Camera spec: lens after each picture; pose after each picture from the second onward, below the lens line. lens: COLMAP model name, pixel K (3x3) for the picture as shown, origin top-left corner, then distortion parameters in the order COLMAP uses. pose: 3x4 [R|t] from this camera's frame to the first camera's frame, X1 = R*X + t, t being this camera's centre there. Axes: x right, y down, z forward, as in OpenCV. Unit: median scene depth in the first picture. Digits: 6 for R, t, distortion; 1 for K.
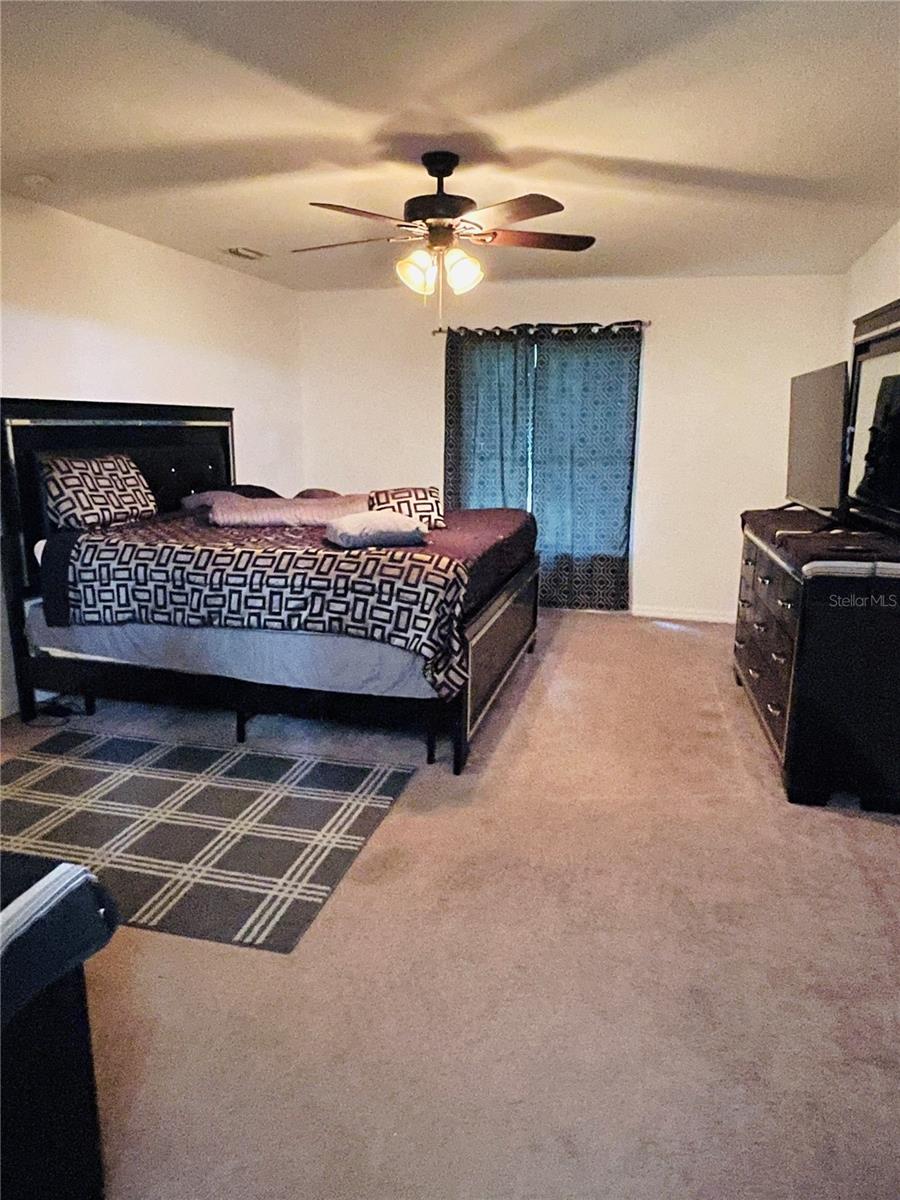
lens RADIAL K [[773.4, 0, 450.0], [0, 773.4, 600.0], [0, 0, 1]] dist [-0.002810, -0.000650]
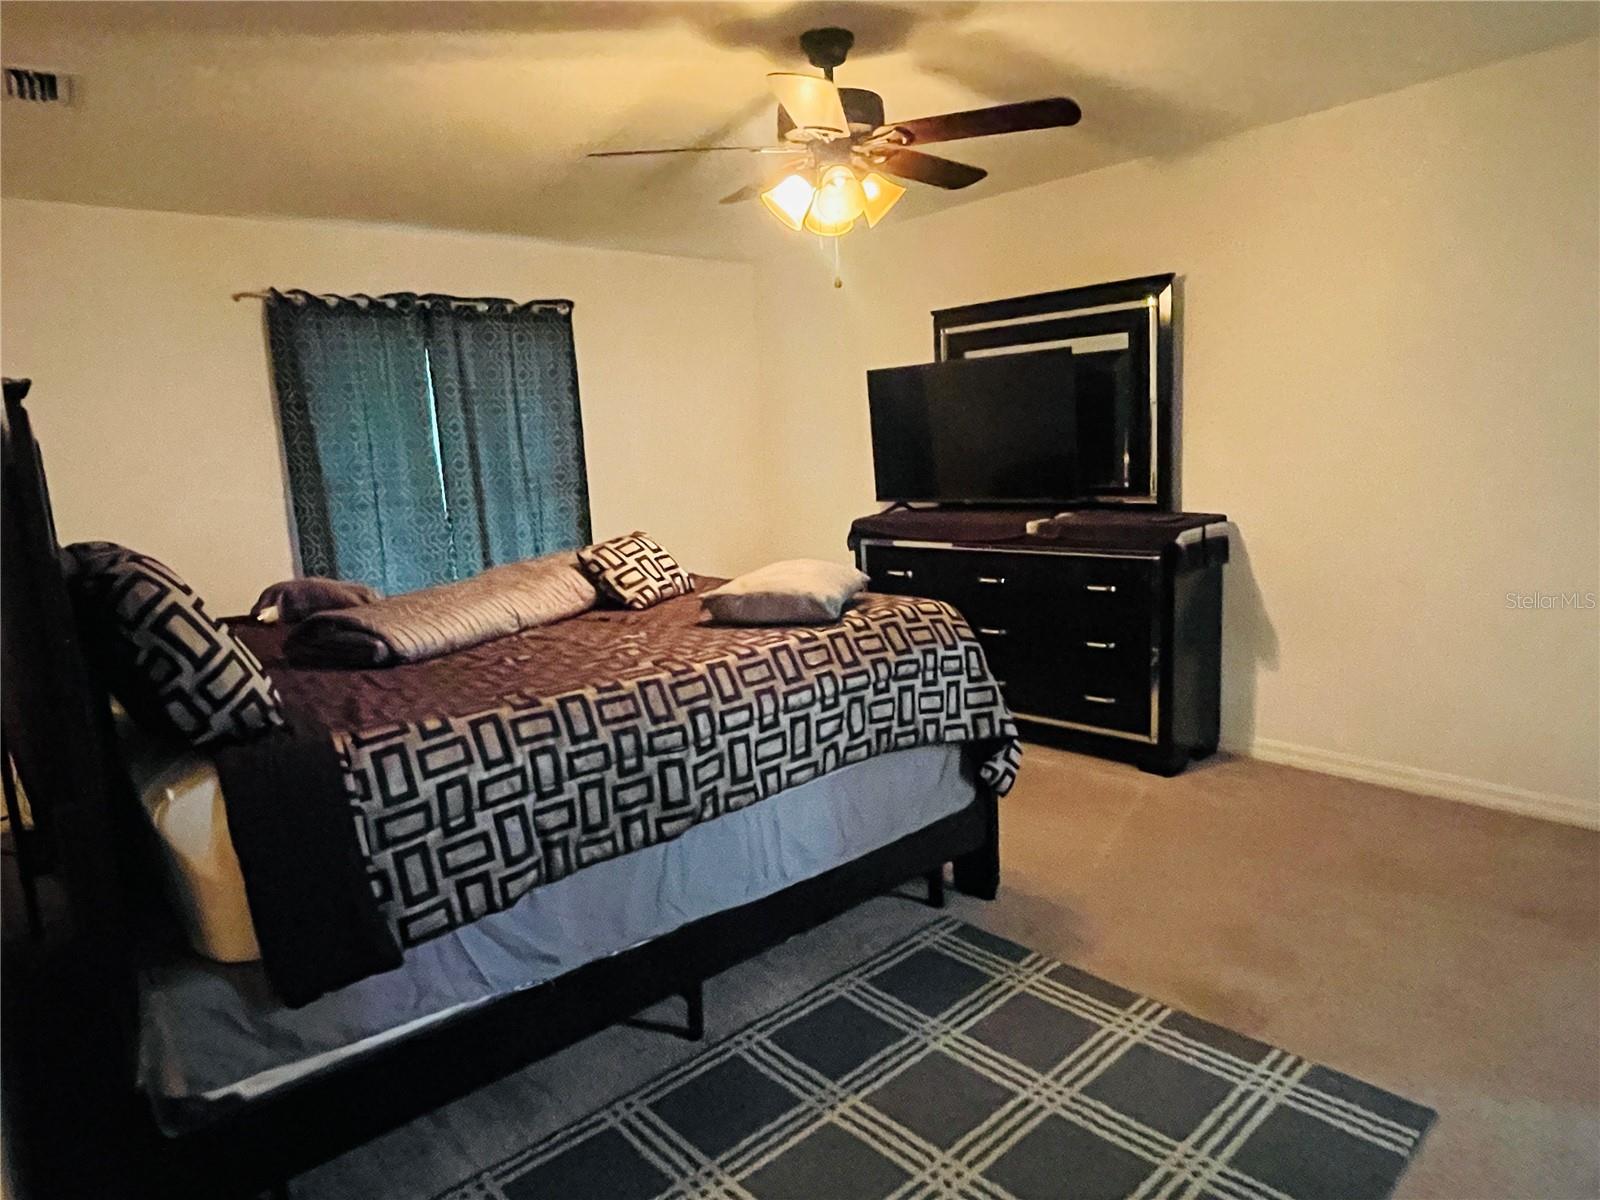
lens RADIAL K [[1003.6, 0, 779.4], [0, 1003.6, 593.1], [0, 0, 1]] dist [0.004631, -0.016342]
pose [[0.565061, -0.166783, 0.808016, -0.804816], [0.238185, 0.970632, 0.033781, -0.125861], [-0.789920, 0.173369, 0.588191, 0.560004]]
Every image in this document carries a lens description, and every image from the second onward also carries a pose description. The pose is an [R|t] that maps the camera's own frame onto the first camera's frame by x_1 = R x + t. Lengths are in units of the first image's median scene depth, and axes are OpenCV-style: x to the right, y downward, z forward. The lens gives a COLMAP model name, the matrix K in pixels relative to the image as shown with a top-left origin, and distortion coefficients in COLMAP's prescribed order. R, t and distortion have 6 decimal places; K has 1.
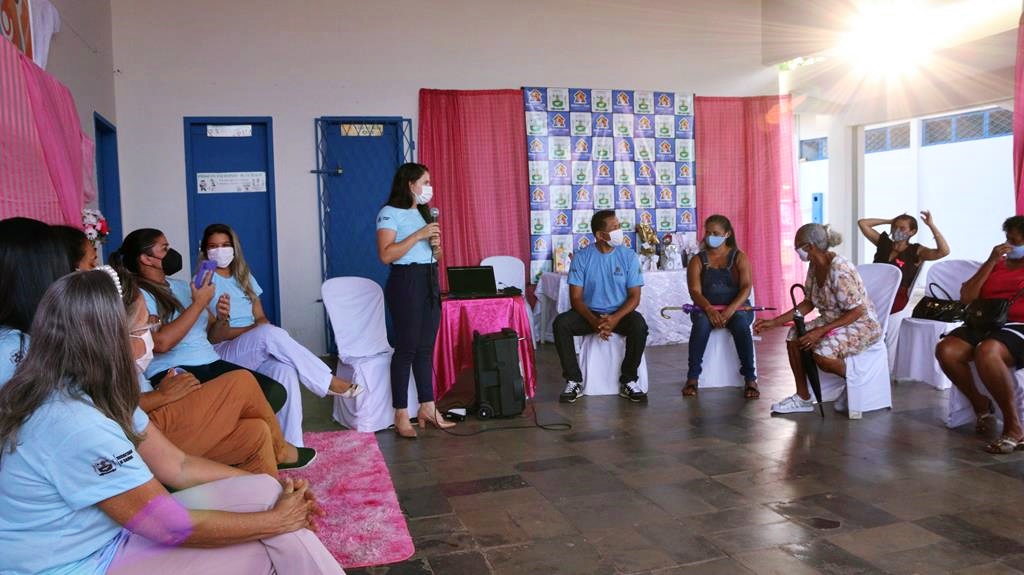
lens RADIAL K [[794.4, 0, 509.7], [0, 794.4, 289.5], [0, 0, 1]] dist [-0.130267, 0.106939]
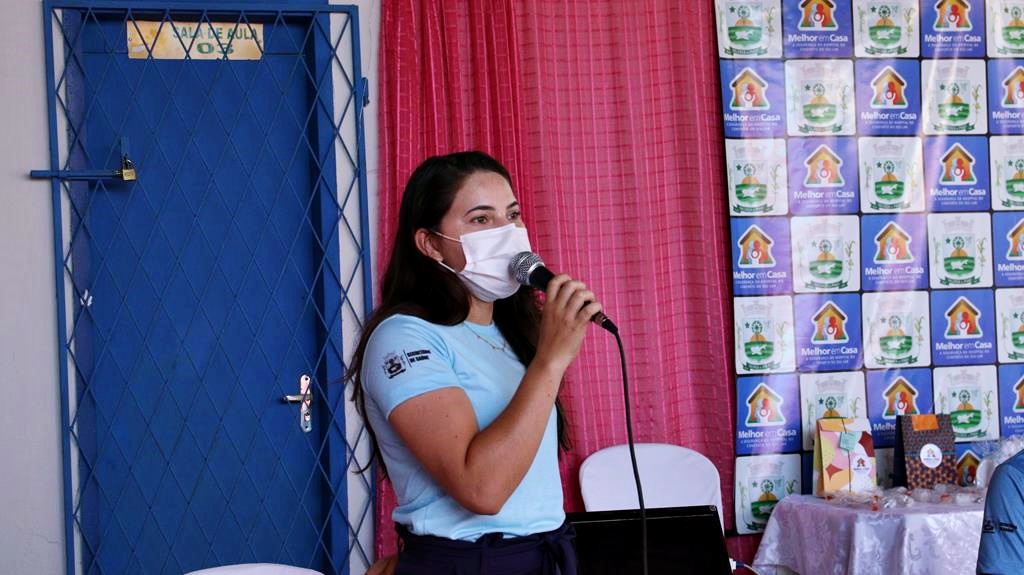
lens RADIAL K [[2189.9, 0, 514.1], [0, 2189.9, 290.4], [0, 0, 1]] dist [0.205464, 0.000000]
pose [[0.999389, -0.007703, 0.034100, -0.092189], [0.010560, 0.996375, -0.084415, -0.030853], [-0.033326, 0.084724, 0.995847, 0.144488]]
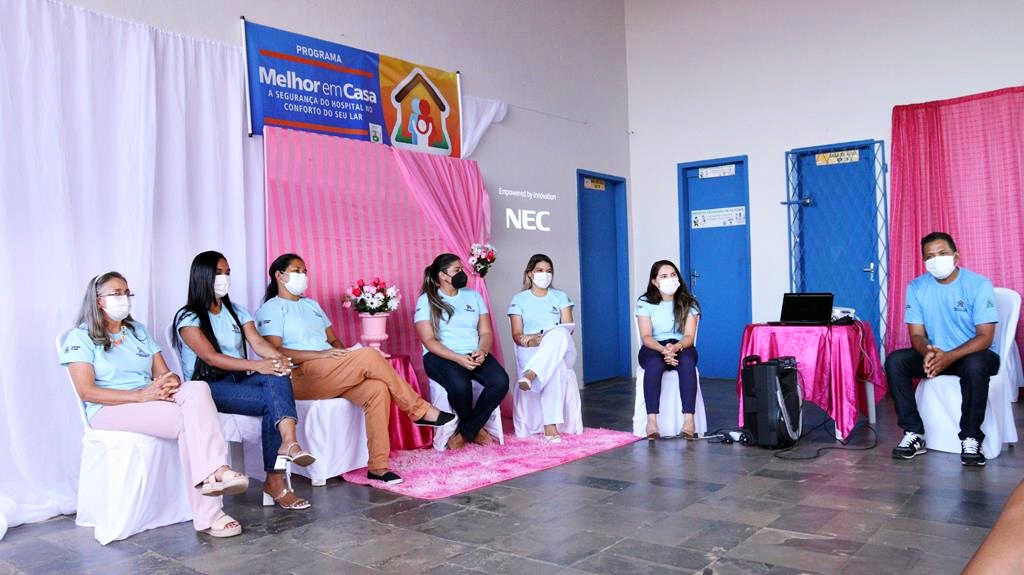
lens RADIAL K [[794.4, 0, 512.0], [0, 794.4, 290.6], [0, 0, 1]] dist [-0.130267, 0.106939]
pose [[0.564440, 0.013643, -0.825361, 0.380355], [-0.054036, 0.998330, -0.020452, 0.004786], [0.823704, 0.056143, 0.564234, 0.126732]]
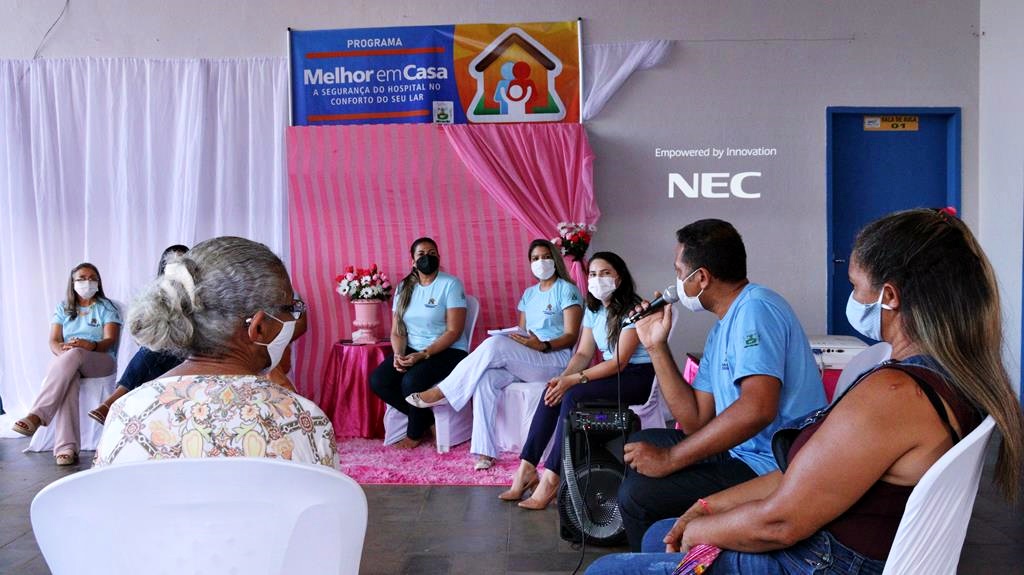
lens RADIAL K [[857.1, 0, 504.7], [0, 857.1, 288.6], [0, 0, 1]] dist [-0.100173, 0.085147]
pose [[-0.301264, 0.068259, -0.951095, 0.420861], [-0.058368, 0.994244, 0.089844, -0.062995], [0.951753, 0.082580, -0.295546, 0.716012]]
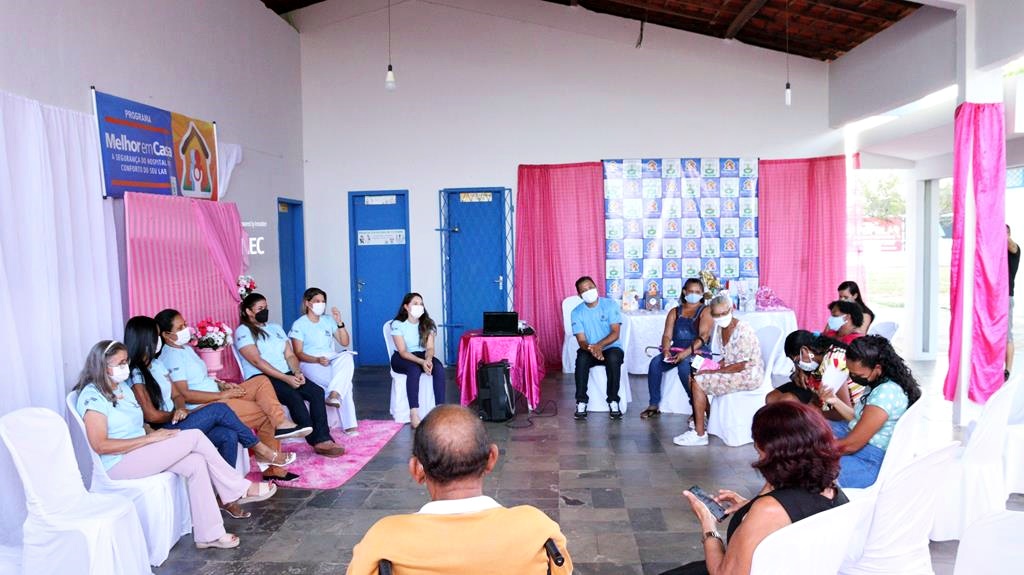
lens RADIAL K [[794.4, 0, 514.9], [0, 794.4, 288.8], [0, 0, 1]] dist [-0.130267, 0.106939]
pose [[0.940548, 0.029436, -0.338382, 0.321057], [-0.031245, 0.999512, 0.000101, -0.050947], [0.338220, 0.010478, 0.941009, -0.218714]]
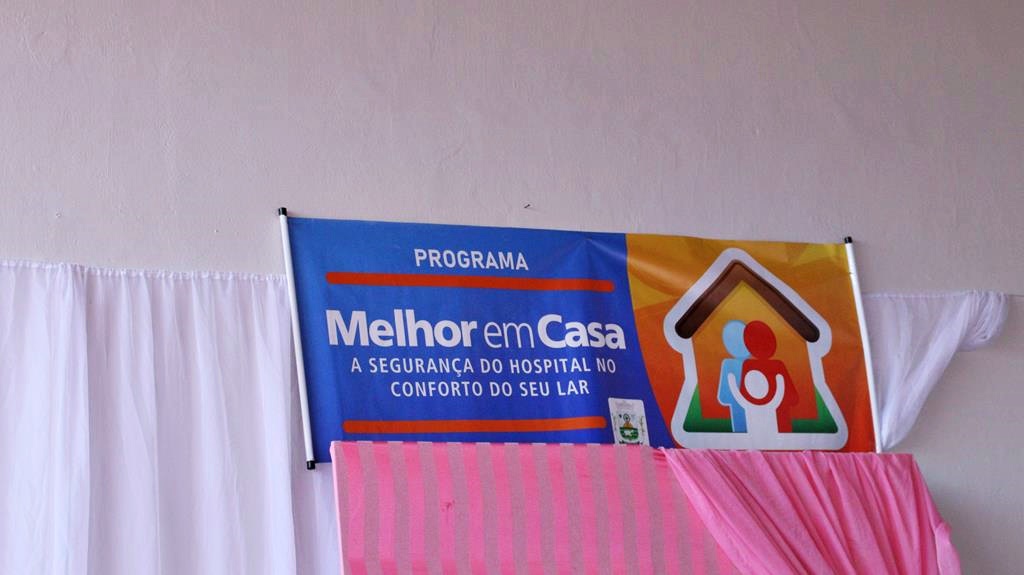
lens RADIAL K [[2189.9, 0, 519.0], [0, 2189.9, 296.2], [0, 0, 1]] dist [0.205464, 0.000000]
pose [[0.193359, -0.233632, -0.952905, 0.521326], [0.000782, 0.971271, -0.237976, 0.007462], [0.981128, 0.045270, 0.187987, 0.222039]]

### ABOUT THIS TASK
Please transcribe every record above exactly as written, leaving out the pictures.

### ANSWER TO THE PROBLEM
Camera spec: lens after each picture; pose after each picture from the second onward, below the lens line. lens: COLMAP model name, pixel K (3x3) for the picture as shown, origin top-left corner, then distortion parameters in the order COLMAP uses. pose: 3x4 [R|t] from this camera's frame to the first camera's frame, X1 = R*X + t, t being this camera's centre there. Axes: x right, y down, z forward, as in OpenCV. Unit: median scene depth in the first picture. Digits: 6 for R, t, distortion; 1 for K.
lens RADIAL K [[773.4, 0, 450.0], [0, 773.4, 600.0], [0, 0, 1]] dist [-0.002810, -0.000650]
lens RADIAL K [[1003.6, 0, 779.4], [0, 1003.6, 593.1], [0, 0, 1]] dist [0.004631, -0.016342]
pose [[0.565061, -0.166783, 0.808016, -0.804816], [0.238185, 0.970632, 0.033781, -0.125861], [-0.789920, 0.173369, 0.588191, 0.560004]]
Every image in this document carries a lens description, and every image from the second onward also carries a pose description. The pose is an [R|t] that maps the camera's own frame onto the first camera's frame by x_1 = R x + t. Lengths are in units of the first image's median scene depth, and axes are OpenCV-style: x to the right, y downward, z forward. The lens gives a COLMAP model name, the matrix K in pixels relative to the image as shown with a top-left origin, and distortion coefficients in COLMAP's prescribed order. R, t and distortion have 6 decimal places; K has 1.
lens RADIAL K [[794.4, 0, 509.7], [0, 794.4, 289.5], [0, 0, 1]] dist [-0.130267, 0.106939]
lens RADIAL K [[2189.9, 0, 514.1], [0, 2189.9, 290.4], [0, 0, 1]] dist [0.205464, 0.000000]
pose [[0.999389, -0.007703, 0.034100, -0.092189], [0.010560, 0.996375, -0.084415, -0.030853], [-0.033326, 0.084724, 0.995847, 0.144488]]
lens RADIAL K [[794.4, 0, 512.0], [0, 794.4, 290.6], [0, 0, 1]] dist [-0.130267, 0.106939]
pose [[0.564440, 0.013643, -0.825361, 0.380355], [-0.054036, 0.998330, -0.020452, 0.004786], [0.823704, 0.056143, 0.564234, 0.126732]]
lens RADIAL K [[857.1, 0, 504.7], [0, 857.1, 288.6], [0, 0, 1]] dist [-0.100173, 0.085147]
pose [[-0.301264, 0.068259, -0.951095, 0.420861], [-0.058368, 0.994244, 0.089844, -0.062995], [0.951753, 0.082580, -0.295546, 0.716012]]
lens RADIAL K [[794.4, 0, 514.9], [0, 794.4, 288.8], [0, 0, 1]] dist [-0.130267, 0.106939]
pose [[0.940548, 0.029436, -0.338382, 0.321057], [-0.031245, 0.999512, 0.000101, -0.050947], [0.338220, 0.010478, 0.941009, -0.218714]]
lens RADIAL K [[2189.9, 0, 519.0], [0, 2189.9, 296.2], [0, 0, 1]] dist [0.205464, 0.000000]
pose [[0.193359, -0.233632, -0.952905, 0.521326], [0.000782, 0.971271, -0.237976, 0.007462], [0.981128, 0.045270, 0.187987, 0.222039]]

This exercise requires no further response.